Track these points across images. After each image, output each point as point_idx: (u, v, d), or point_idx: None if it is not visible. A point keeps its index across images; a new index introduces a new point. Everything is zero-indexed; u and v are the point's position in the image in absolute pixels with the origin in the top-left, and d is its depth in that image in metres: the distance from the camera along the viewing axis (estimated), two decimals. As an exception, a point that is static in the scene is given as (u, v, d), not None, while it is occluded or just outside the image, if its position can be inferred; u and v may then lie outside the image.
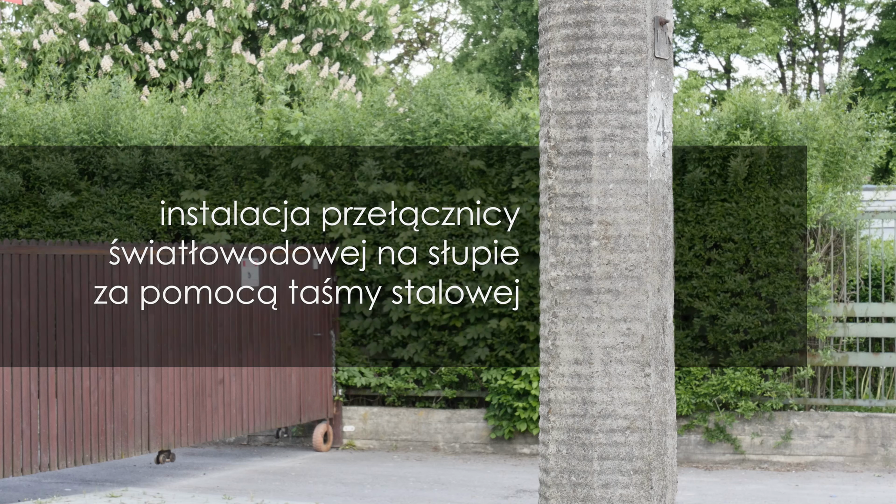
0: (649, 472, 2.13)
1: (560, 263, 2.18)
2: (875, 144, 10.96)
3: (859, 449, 10.35)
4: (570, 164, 2.18)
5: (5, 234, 11.70)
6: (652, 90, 2.17)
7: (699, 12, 33.13)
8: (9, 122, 11.80)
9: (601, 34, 2.15)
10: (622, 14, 2.15)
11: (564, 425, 2.17)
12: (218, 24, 17.06)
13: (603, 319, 2.14)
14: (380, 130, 11.25)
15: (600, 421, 2.13)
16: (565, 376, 2.16)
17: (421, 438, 11.26)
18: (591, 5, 2.15)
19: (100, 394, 8.84)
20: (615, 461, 2.12)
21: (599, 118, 2.15)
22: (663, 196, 2.19)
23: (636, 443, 2.13)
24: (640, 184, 2.16)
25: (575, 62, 2.17)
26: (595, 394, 2.14)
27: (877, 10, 33.31)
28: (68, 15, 16.99)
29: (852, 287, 10.96)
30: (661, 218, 2.19)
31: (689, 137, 10.58)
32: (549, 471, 2.18)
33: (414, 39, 36.88)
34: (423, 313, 11.06)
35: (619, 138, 2.15)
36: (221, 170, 11.64)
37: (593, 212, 2.16)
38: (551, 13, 2.20)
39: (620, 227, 2.15)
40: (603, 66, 2.15)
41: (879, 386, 10.81)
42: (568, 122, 2.19)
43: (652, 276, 2.16)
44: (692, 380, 10.50)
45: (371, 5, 18.62)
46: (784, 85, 35.39)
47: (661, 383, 2.16)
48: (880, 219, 11.12)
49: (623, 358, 2.13)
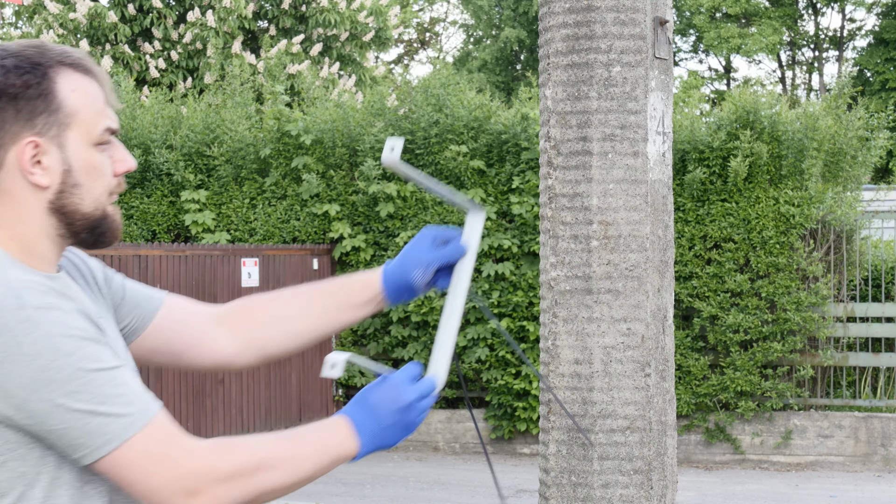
0: (649, 472, 2.13)
1: (560, 263, 2.18)
2: (875, 144, 10.96)
3: (859, 449, 10.35)
4: (570, 164, 2.18)
5: (5, 234, 11.69)
6: (652, 90, 2.17)
7: (699, 12, 33.13)
8: (9, 122, 11.78)
9: (601, 34, 2.14)
10: (622, 14, 2.14)
11: (564, 425, 2.16)
12: (218, 24, 17.05)
13: (603, 319, 2.13)
14: (380, 130, 11.25)
15: (600, 421, 2.12)
16: (565, 376, 2.16)
17: (421, 438, 11.26)
18: (591, 5, 2.15)
19: (100, 394, 8.84)
20: (615, 461, 2.12)
21: (599, 118, 2.15)
22: (663, 196, 2.19)
23: (636, 443, 2.13)
24: (640, 184, 2.16)
25: (575, 62, 2.17)
26: (595, 394, 2.14)
27: (877, 10, 33.31)
28: (68, 15, 16.99)
29: (852, 287, 10.96)
30: (661, 218, 2.18)
31: (689, 137, 10.58)
32: (549, 471, 2.17)
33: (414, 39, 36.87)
34: (423, 313, 11.06)
35: (619, 138, 2.15)
36: (221, 170, 11.64)
37: (593, 212, 2.16)
38: (551, 13, 2.20)
39: (620, 227, 2.15)
40: (603, 66, 2.15)
41: (879, 386, 10.81)
42: (568, 122, 2.18)
43: (652, 276, 2.16)
44: (692, 380, 10.50)
45: (371, 6, 18.62)
46: (784, 85, 35.38)
47: (662, 383, 2.16)
48: (880, 219, 11.13)
49: (623, 358, 2.13)
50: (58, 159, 1.84)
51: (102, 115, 1.89)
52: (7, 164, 1.84)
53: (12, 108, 1.82)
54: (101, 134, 1.88)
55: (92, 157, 1.87)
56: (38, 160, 1.84)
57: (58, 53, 1.87)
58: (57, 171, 1.85)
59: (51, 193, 1.85)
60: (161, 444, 1.77)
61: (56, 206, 1.85)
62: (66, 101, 1.85)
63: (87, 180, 1.87)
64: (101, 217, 1.90)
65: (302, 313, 2.21)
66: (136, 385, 1.79)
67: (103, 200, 1.90)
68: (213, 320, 2.19)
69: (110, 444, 1.75)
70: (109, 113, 1.91)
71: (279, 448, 1.86)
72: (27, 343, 1.70)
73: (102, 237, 1.92)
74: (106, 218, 1.91)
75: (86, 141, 1.86)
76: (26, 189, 1.84)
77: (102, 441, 1.74)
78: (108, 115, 1.90)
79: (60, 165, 1.85)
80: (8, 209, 1.85)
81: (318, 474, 1.90)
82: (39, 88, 1.83)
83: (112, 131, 1.90)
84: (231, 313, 2.22)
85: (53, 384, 1.70)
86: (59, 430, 1.73)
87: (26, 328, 1.70)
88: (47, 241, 1.87)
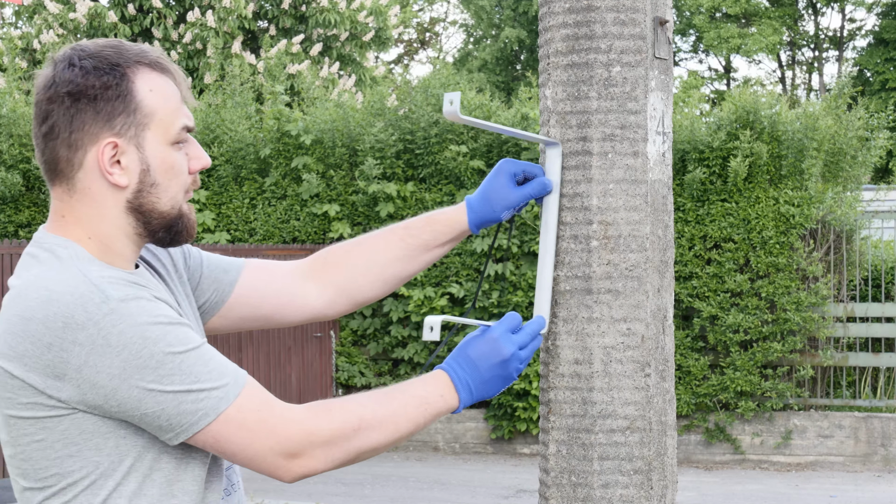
0: (649, 472, 2.13)
1: (560, 263, 2.18)
2: (875, 144, 10.95)
3: (859, 449, 10.35)
4: (570, 164, 2.18)
5: (5, 234, 11.70)
6: (652, 90, 2.17)
7: (699, 12, 33.13)
8: (9, 122, 11.79)
9: (601, 34, 2.15)
10: (622, 14, 2.15)
11: (564, 425, 2.16)
12: (218, 24, 17.05)
13: (603, 319, 2.14)
14: (380, 130, 11.25)
15: (600, 421, 2.13)
16: (565, 376, 2.16)
17: (421, 438, 11.26)
18: (591, 5, 2.15)
19: (100, 394, 8.84)
20: (615, 461, 2.12)
21: (599, 118, 2.15)
22: (663, 196, 2.19)
23: (636, 443, 2.13)
24: (640, 184, 2.16)
25: (575, 62, 2.17)
26: (595, 394, 2.14)
27: (877, 10, 33.31)
28: (68, 15, 16.99)
29: (852, 287, 10.96)
30: (661, 218, 2.19)
31: (689, 137, 10.58)
32: (549, 471, 2.18)
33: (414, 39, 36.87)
34: (423, 313, 11.06)
35: (619, 138, 2.15)
36: (221, 170, 11.64)
37: (593, 212, 2.16)
38: (551, 13, 2.20)
39: (620, 227, 2.15)
40: (603, 66, 2.15)
41: (879, 386, 10.81)
42: (568, 122, 2.18)
43: (652, 276, 2.16)
44: (692, 380, 10.49)
45: (371, 6, 18.61)
46: (784, 85, 35.38)
47: (661, 383, 2.16)
48: (880, 219, 11.13)
49: (623, 358, 2.13)
50: (136, 159, 1.87)
51: (179, 113, 1.91)
52: (86, 165, 1.87)
53: (91, 110, 1.85)
54: (178, 133, 1.91)
55: (169, 155, 1.90)
56: (116, 160, 1.87)
57: (135, 53, 1.89)
58: (135, 170, 1.87)
59: (129, 193, 1.88)
60: (256, 412, 1.81)
61: (134, 205, 1.88)
62: (144, 102, 1.87)
63: (164, 179, 1.89)
64: (178, 216, 1.92)
65: (388, 257, 2.24)
66: (222, 358, 1.84)
67: (179, 199, 1.92)
68: (299, 276, 2.23)
69: (206, 419, 1.78)
70: (185, 111, 1.93)
71: (379, 409, 1.89)
72: (114, 334, 1.74)
73: (178, 236, 1.94)
74: (182, 217, 1.93)
75: (163, 140, 1.89)
76: (105, 189, 1.87)
77: (198, 416, 1.78)
78: (185, 114, 1.93)
79: (139, 165, 1.87)
80: (87, 208, 1.88)
81: (417, 430, 1.93)
82: (118, 89, 1.86)
83: (188, 129, 1.93)
84: (316, 266, 2.25)
85: (144, 371, 1.75)
86: (153, 414, 1.77)
87: (112, 321, 1.74)
88: (125, 239, 1.89)
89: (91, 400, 1.75)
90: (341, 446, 1.85)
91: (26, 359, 1.76)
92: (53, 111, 1.85)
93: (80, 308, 1.74)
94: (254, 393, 1.83)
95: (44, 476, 1.80)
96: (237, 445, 1.81)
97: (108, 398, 1.75)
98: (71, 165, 1.87)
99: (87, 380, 1.74)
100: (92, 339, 1.73)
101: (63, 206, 1.89)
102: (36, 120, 1.88)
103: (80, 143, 1.85)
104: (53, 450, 1.78)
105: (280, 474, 1.84)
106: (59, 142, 1.86)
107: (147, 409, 1.76)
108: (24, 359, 1.76)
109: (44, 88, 1.87)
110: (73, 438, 1.78)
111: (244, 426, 1.80)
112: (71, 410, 1.77)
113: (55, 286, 1.77)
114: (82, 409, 1.77)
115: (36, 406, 1.77)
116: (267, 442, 1.81)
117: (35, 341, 1.75)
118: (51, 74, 1.87)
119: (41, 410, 1.77)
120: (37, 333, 1.75)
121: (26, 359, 1.76)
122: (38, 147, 1.89)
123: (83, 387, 1.74)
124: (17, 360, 1.76)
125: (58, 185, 1.89)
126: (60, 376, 1.74)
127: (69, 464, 1.79)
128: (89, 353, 1.73)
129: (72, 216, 1.89)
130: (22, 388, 1.77)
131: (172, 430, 1.79)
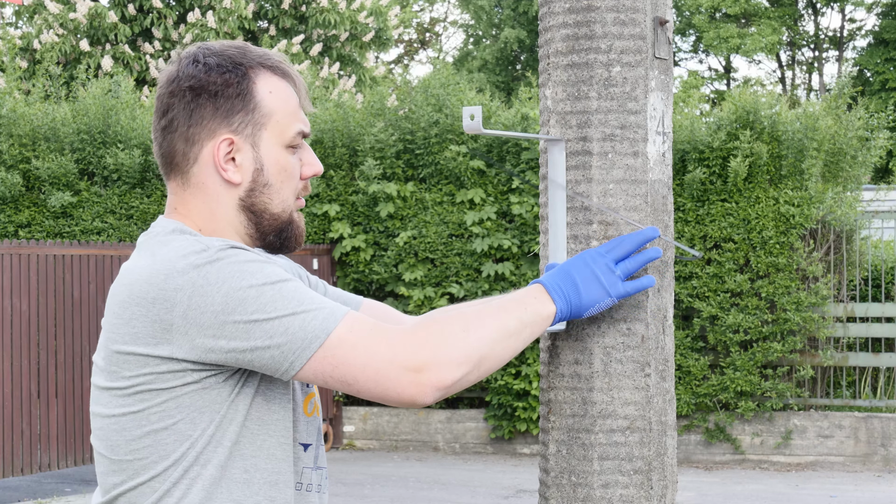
0: (649, 472, 2.13)
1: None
2: (875, 144, 10.95)
3: (859, 449, 10.35)
4: (569, 164, 2.18)
5: (5, 234, 11.70)
6: (652, 90, 2.17)
7: (699, 12, 33.14)
8: (9, 122, 11.79)
9: (601, 34, 2.15)
10: (622, 14, 2.15)
11: (564, 425, 2.16)
12: (218, 25, 17.06)
13: (603, 319, 2.14)
14: (380, 130, 11.25)
15: (600, 421, 2.13)
16: (565, 376, 2.16)
17: (421, 438, 11.27)
18: (591, 5, 2.15)
19: (100, 394, 8.83)
20: (615, 461, 2.12)
21: (599, 118, 2.15)
22: (663, 196, 2.19)
23: (636, 443, 2.13)
24: (640, 184, 2.16)
25: (575, 62, 2.17)
26: (595, 394, 2.14)
27: (877, 10, 33.31)
28: (68, 15, 16.99)
29: (852, 287, 10.96)
30: (661, 218, 2.19)
31: (689, 137, 10.58)
32: (549, 471, 2.18)
33: (414, 40, 36.87)
34: (422, 313, 11.05)
35: (619, 138, 2.15)
36: (221, 170, 11.65)
37: (593, 212, 2.16)
38: (551, 13, 2.20)
39: (620, 227, 2.15)
40: (603, 66, 2.15)
41: (879, 386, 10.81)
42: (568, 122, 2.19)
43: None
44: (692, 380, 10.49)
45: (371, 6, 18.62)
46: (784, 85, 35.39)
47: (661, 383, 2.16)
48: (880, 219, 11.13)
49: (623, 358, 2.13)
50: (251, 158, 1.90)
51: (296, 118, 1.94)
52: (202, 160, 1.90)
53: (211, 105, 1.88)
54: (293, 136, 1.93)
55: (283, 158, 1.92)
56: (232, 157, 1.89)
57: (258, 55, 1.93)
58: (249, 169, 1.90)
59: (242, 191, 1.90)
60: (370, 331, 1.79)
61: (246, 203, 1.90)
62: (262, 102, 1.90)
63: (277, 180, 1.92)
64: (288, 221, 1.94)
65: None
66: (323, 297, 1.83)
67: (290, 203, 1.94)
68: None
69: (317, 340, 1.77)
70: (302, 116, 1.96)
71: (482, 307, 1.88)
72: (213, 272, 1.76)
73: (287, 242, 1.96)
74: (292, 223, 1.95)
75: (278, 142, 1.92)
76: (219, 184, 1.90)
77: (309, 339, 1.77)
78: (301, 119, 1.96)
79: (253, 164, 1.90)
80: (199, 202, 1.91)
81: (522, 329, 1.89)
82: (239, 88, 1.89)
83: (304, 135, 1.95)
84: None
85: (245, 302, 1.75)
86: (263, 346, 1.76)
87: (211, 263, 1.77)
88: (236, 237, 1.92)
89: (201, 344, 1.75)
90: (461, 349, 1.81)
91: (134, 322, 1.78)
92: (174, 105, 1.89)
93: (181, 258, 1.78)
94: (362, 317, 1.81)
95: (136, 448, 1.81)
96: (357, 366, 1.77)
97: (217, 336, 1.75)
98: (187, 159, 1.90)
99: (194, 322, 1.75)
100: (192, 281, 1.75)
101: (176, 199, 1.93)
102: (156, 113, 1.92)
103: (198, 137, 1.89)
104: (149, 422, 1.80)
105: (413, 392, 1.78)
106: (177, 135, 1.89)
107: (256, 343, 1.75)
108: (133, 322, 1.78)
109: (167, 83, 1.91)
110: (169, 412, 1.79)
111: (360, 344, 1.77)
112: (180, 371, 1.77)
113: (159, 253, 1.81)
114: (191, 368, 1.77)
115: (140, 377, 1.78)
116: (388, 355, 1.78)
117: (140, 301, 1.77)
118: (175, 70, 1.91)
119: (147, 379, 1.78)
120: (140, 293, 1.78)
121: (134, 322, 1.78)
122: (157, 140, 1.93)
123: (191, 332, 1.75)
124: (125, 330, 1.78)
125: (173, 178, 1.93)
126: (168, 328, 1.76)
127: (163, 436, 1.80)
128: (191, 296, 1.75)
129: (184, 208, 1.92)
130: (125, 362, 1.79)
131: (286, 360, 1.76)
--
## Work task
Taking the entries above, write out exactly each line from the one holding "81: (318, 474, 1.90)" to the one holding "87: (26, 328, 1.70)", both included, and stop there.

## Result
81: (318, 474, 1.90)
82: (39, 88, 1.83)
83: (112, 131, 1.90)
84: (231, 313, 2.22)
85: (53, 384, 1.70)
86: (59, 430, 1.73)
87: (26, 328, 1.70)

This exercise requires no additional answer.